This is a veritable land mountain. It rises abruptly about 200 feet from the floor of the Mapocho Valley, the latter being as flat as a table top. Its area in size of a few city blocks has been transformed into a park. From the summit the vista is superb.

The city of Santiago is compactly and massively built within the small area which constitutes that part of terrain included within the city limits. The streets are invariably straight, forming square and rectangular blocks of houses whose average height of two stories forms an even sky line. Although there are several different styles of architecture prevailing in the residences, the old Spanish type predominating, yet there is a great and unmistakable similarity as to the appearance of the streets. The business section is a direct contradiction to the residential part in so far that it is modern and is becoming more so. Here the buildings are three and four stories in height and a look down either of the streets that are named Ahumada and Estado leaves an impression of Vienna although it is a concrete instead of a stone one. In several other parts of the city this similarity is present for the long fronts of divers beneficial societies and the towers of churches and convents present a scene very much like that of the Austrian capital.

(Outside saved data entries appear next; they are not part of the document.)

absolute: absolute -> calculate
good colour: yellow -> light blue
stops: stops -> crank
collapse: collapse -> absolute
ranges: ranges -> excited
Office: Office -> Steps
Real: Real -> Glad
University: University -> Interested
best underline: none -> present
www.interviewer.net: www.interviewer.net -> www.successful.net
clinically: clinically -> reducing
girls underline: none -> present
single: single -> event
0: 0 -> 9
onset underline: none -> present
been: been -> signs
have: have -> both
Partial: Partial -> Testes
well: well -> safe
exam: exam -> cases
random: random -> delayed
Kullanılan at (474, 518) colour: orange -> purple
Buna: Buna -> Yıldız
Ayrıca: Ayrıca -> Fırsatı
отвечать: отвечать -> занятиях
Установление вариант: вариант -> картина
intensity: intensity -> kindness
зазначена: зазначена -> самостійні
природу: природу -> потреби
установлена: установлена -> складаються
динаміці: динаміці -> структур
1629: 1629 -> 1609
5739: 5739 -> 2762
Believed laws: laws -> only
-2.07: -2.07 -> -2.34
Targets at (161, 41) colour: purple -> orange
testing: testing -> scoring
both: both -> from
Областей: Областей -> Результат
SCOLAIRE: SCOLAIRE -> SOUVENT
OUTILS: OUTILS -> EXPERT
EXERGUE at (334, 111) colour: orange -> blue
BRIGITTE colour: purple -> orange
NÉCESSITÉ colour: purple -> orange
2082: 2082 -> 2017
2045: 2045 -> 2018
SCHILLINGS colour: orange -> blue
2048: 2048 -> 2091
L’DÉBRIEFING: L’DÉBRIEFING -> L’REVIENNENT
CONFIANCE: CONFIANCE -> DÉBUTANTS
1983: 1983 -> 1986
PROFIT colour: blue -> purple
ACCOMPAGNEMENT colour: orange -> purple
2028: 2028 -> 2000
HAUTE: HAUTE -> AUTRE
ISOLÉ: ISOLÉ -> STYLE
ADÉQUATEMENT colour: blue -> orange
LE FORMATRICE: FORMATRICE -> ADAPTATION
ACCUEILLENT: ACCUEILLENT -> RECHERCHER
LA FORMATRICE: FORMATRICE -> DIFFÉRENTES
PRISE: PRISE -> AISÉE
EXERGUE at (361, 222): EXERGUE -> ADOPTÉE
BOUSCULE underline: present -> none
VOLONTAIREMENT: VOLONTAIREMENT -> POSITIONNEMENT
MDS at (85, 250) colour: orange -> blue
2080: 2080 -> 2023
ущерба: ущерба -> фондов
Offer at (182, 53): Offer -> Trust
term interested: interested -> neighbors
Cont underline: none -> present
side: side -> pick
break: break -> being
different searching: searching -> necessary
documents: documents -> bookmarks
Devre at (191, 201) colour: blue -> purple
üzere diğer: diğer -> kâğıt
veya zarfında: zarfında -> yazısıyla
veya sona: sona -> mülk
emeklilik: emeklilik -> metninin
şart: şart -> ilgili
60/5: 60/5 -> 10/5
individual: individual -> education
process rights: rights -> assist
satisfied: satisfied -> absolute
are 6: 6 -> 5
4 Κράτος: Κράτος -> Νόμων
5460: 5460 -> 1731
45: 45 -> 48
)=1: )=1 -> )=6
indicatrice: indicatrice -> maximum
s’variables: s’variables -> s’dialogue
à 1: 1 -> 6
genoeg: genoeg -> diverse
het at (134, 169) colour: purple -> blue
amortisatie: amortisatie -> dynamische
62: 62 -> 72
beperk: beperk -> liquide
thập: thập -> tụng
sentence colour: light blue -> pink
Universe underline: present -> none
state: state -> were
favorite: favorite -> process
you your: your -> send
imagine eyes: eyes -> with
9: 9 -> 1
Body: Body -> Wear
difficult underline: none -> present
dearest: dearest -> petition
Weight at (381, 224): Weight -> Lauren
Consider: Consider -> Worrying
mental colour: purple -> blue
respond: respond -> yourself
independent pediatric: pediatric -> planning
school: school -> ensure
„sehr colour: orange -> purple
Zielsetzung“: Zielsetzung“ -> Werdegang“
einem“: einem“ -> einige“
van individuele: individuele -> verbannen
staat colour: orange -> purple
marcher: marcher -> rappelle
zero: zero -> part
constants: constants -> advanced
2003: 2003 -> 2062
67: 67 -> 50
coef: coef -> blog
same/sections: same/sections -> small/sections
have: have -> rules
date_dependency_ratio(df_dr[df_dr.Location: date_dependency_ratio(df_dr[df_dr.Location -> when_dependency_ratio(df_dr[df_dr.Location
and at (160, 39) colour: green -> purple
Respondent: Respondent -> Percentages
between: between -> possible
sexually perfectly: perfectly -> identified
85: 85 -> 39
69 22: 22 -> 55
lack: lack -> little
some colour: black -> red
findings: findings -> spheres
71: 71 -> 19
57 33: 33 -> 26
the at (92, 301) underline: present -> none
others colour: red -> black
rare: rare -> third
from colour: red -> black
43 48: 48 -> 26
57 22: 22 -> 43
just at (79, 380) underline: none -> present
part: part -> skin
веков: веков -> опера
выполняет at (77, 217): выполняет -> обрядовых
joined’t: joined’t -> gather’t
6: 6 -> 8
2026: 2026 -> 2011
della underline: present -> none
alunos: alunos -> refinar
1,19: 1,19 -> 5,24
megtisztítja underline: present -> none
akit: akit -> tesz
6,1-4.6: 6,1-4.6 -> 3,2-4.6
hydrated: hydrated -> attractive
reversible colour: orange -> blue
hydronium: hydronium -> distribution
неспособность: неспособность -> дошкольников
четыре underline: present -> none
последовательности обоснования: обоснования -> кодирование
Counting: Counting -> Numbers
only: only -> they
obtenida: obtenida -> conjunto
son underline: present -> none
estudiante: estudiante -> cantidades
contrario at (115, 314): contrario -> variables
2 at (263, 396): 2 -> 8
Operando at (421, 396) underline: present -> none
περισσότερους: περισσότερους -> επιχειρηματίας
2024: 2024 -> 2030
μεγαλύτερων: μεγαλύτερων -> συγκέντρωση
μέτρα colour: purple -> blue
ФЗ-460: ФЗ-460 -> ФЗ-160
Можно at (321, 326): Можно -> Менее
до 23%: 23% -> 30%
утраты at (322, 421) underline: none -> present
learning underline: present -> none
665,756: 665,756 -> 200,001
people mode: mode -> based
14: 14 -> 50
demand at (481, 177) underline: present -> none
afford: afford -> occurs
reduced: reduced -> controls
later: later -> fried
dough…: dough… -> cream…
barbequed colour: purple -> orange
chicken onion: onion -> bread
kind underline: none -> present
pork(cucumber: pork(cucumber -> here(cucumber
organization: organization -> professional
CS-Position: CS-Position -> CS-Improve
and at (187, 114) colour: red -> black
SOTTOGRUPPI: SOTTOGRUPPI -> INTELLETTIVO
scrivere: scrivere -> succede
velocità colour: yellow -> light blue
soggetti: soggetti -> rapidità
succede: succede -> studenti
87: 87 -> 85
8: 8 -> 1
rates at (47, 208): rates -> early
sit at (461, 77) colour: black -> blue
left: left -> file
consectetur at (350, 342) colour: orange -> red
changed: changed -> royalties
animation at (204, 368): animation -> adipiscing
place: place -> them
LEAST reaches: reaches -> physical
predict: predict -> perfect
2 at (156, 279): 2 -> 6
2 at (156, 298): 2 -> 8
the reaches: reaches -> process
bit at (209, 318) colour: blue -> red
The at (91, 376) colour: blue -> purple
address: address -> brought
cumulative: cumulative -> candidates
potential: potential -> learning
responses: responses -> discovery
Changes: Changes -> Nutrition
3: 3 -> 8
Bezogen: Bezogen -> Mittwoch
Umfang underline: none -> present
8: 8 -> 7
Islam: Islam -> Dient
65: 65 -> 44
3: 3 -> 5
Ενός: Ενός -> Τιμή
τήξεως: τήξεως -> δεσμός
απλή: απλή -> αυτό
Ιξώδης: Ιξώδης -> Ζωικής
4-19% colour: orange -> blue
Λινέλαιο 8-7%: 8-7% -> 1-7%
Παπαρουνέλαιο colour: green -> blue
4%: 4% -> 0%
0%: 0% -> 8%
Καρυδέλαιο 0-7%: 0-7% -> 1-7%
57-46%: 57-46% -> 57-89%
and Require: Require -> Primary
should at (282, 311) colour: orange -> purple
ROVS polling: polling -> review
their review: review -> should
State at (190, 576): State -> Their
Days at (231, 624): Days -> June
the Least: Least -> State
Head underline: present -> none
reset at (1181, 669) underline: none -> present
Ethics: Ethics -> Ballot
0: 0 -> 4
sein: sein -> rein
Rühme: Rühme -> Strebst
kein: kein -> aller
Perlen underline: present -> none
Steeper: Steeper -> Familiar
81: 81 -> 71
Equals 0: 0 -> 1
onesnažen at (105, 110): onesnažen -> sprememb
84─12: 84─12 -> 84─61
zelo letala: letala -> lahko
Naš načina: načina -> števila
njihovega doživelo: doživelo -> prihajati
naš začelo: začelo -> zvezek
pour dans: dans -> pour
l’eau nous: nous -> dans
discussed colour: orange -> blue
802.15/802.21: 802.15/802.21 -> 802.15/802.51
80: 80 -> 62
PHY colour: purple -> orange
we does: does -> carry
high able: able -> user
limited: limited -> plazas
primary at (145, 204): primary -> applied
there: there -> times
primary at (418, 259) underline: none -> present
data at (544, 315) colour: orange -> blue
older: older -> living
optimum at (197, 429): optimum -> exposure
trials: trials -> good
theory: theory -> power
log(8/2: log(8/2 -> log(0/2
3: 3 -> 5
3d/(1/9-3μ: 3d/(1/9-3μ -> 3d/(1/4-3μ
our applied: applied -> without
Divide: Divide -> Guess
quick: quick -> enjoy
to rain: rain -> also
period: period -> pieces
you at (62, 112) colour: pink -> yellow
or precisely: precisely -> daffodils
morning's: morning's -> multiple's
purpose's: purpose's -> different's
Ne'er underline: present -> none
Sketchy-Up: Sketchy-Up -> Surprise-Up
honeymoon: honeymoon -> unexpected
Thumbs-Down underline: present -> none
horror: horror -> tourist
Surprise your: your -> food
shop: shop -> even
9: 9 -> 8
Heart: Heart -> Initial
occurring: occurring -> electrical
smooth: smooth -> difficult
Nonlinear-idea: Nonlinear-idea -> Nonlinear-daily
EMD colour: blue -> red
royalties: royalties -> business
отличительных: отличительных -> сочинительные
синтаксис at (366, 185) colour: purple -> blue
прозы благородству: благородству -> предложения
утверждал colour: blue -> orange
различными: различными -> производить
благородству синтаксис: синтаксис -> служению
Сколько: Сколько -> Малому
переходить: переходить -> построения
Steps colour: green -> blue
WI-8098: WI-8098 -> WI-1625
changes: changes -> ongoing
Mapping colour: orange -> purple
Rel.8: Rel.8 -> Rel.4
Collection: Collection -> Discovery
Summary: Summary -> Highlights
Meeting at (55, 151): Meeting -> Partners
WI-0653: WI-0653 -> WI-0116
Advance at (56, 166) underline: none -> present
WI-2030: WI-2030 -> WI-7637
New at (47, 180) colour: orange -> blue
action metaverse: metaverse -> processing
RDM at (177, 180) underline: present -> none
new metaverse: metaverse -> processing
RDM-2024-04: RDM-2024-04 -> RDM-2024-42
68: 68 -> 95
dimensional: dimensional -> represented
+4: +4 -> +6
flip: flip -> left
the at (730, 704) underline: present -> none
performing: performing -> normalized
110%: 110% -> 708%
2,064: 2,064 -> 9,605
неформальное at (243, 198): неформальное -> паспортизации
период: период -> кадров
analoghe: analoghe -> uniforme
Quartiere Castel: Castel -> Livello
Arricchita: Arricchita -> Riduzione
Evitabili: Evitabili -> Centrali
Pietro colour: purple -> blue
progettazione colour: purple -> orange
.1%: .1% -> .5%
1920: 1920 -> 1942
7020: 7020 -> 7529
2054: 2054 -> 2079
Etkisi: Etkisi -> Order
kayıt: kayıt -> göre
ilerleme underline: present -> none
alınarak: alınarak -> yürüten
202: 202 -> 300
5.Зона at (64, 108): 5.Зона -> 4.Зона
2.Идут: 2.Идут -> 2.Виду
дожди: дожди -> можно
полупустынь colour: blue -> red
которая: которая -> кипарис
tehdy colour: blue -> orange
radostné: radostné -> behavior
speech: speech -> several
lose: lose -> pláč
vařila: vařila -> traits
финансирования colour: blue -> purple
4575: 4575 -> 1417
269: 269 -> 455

The population of Santiago is slightly over four hundred thousand. The growth of the city as well as of the other towns of the central valley is imperceptible. It has been this way for ages. There is little immigration to Chile, and that which does come in, goes either to the northern or southern provinces of the republic where labor conditions are better. With the exception of the business section, Santiago is an extremely reserved, conservative, and quiet old place. It can also be called serious. After nine o'clock at night, even on the Ahumada, all is quiet, a pleasant contrast to the din and racket of Buenos Aires, which murders the darkness, making sleep impossible. There is but little gayety about the Chilean metropolis; the aristocracy of the city, which can boast of the purest white blood of any American capital, form a society into which a foreigner, no matter how prominent his antecedents are, is seldom admitted. This dignified aristocracy constitute the brains of the country and control the politics. Prominent in the affairs of state, finance, and daily doings are the names Vergara, Edwards, Sanfuentes, Subercaseaux, Sotomayor, Balmaceda, Montt, Tocornal, and Luco. Their mansions, the pride of Chile, are not located on show places like the Alameda or in what we would call the fashionable suburbs, but are situated on those downtown streets which fringe the business section. Their stateliness seems to exhale an air of their own. Excepting Buenos Aires no South American city has as fine a collection of private residences.